>> BEGIN TEXT EXTRACT

Road Trip: Grand Rapids, Michigan

After being cooped up, it was time to hit the road again for a regional road trip.
I won't show all the photos I took at IKEA and Trade Joe's when
friend Kate and I hit there on a gloomy first day of spring.
You've probably seen the catalogue!
But I will share a little of my road trip the following day to Grand Rapids, Michigan, where I discovered something new!


The Grand Rapids Downtown Market and Heather Lane Pottery
(in nearby Ada -- next post) are a perfect day out for those of
you who live in Michigan or are vacationing in the
Grand Rapids area. We'll start with the market, located in the city.
 It's filled with vendors who work largely local and make wonderful
artisan delicacies. Upstairs, they have a greenhouse and
there is also a demonstration kitchen for classes.


We started by going around the perimeter -- glancing at the
 Sweetie-licious Pie Pantry and Bakery, knowing we'd be back before we left!


Then it was on to Thornburg & Company, which sold fabulous jam.
The cherry I bought (and there are samples!) had grappa in it.
 Wonderful combinations added herbs and spices like lavender,
hibiscus, rosehips and more to the traditional fruit.


I don't have a photo of the chocolate shop (where I did NOT indulge!)
but beside it was a deli that included fabulous take out meals.
My friend Pat took care of her evening's dinner there!


Field and Fire is the bread store and it was fabulous!

>> END TEXT EXTRACT

**LIST OF TASKS**
• A. Answer these questions from the road trip post, one per line:
(i) What ingredient was in the cherry jam bought at Thornburg & Company?
(ii) Besides a greenhouse, what does the market have upstairs?
(iii) What is the name of the bread store?
• B. Echo, word for word, the part of the entries that opens with the line containing "scientific name: Microstegium nudum" and closes with the line containing "locality: Nekko pass, Kami-kano-mura, Tagata-gun, Prov.", and give nothing else.
The entries that follow are unrelated to the road trip post.

>> BEGIN DATA SHOWN

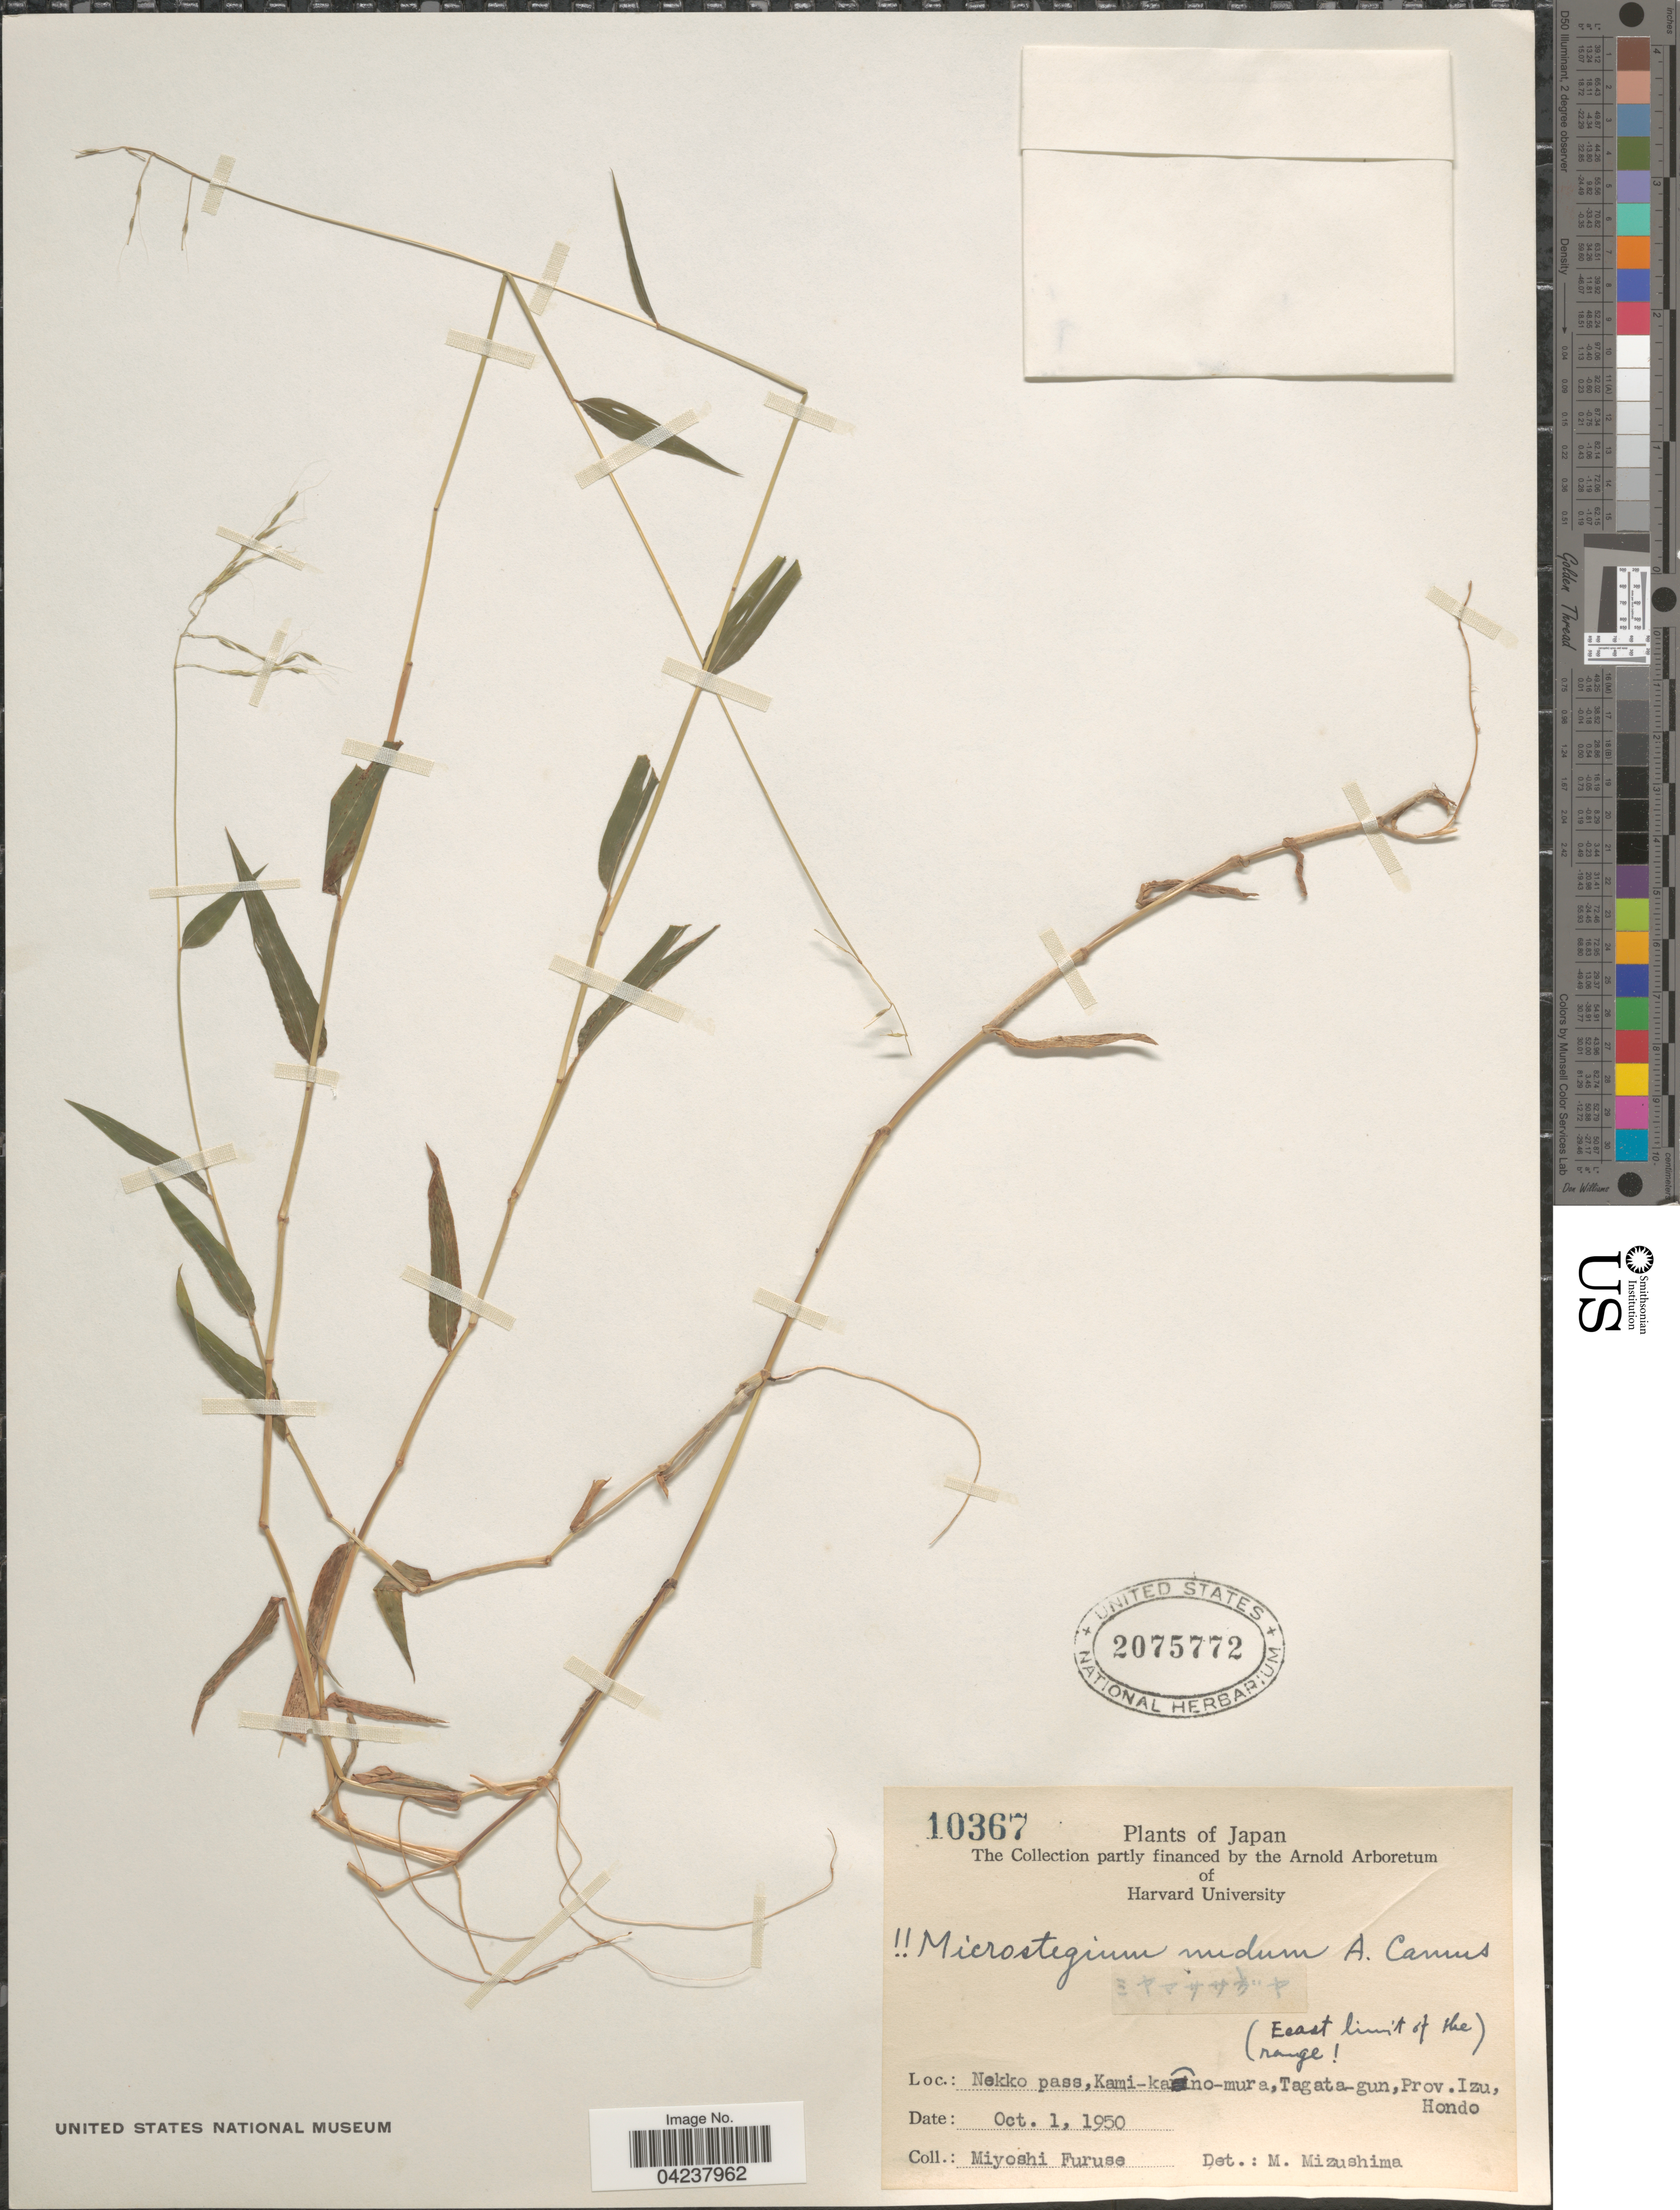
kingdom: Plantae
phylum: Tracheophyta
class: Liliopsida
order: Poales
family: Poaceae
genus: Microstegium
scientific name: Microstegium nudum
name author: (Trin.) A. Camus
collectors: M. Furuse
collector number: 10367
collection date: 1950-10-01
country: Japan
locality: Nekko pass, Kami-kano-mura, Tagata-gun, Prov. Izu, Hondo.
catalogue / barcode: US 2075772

>> END DATA SHOWN
>> BEGIN DATA SHOWN

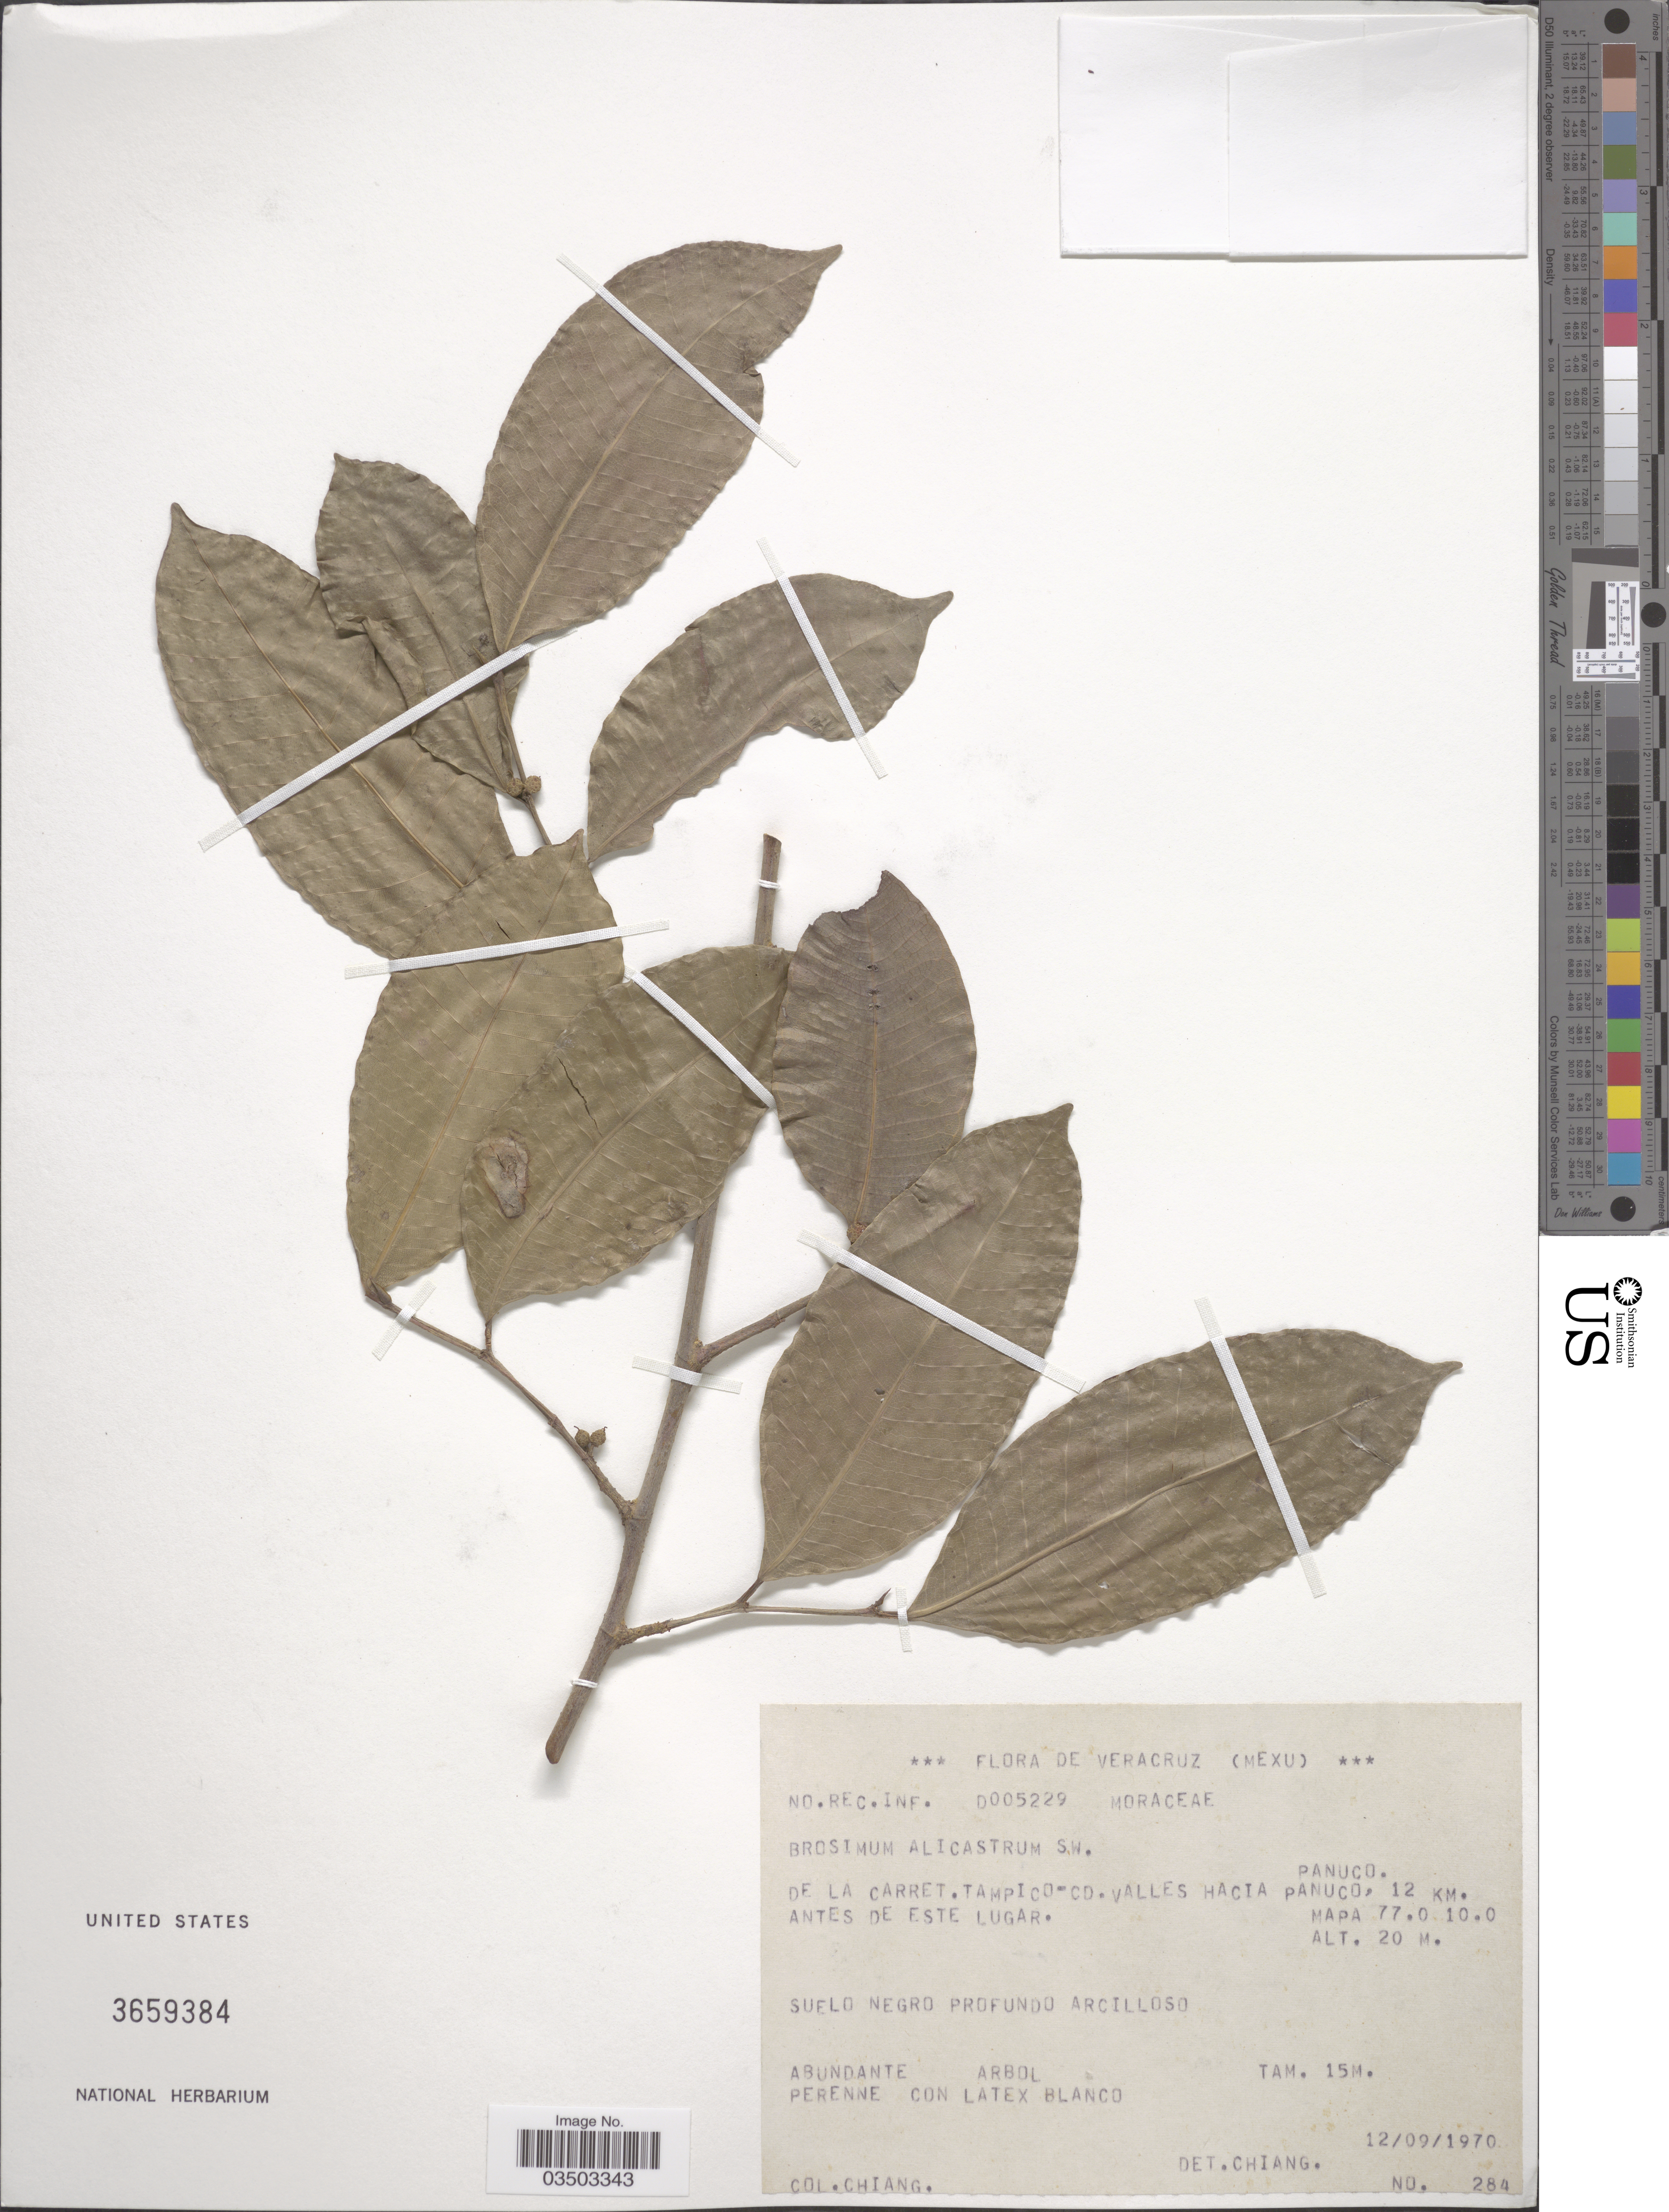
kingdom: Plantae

>> END DATA SHOWN

**TASK-BY-TASK RESULTS**
• A.
(i) Grappa.
(ii) A demonstration kitchen for classes.
(iii) Field and Fire.

• B.
scientific name: Microstegium nudum
name author: (Trin.) A. Camus
collectors: M. Furuse
collector number: 10367
collection date: 1950-10-01
country: Japan
locality: Nekko pass, Kami-kano-mura, Tagata-gun, Prov. Izu, Hondo.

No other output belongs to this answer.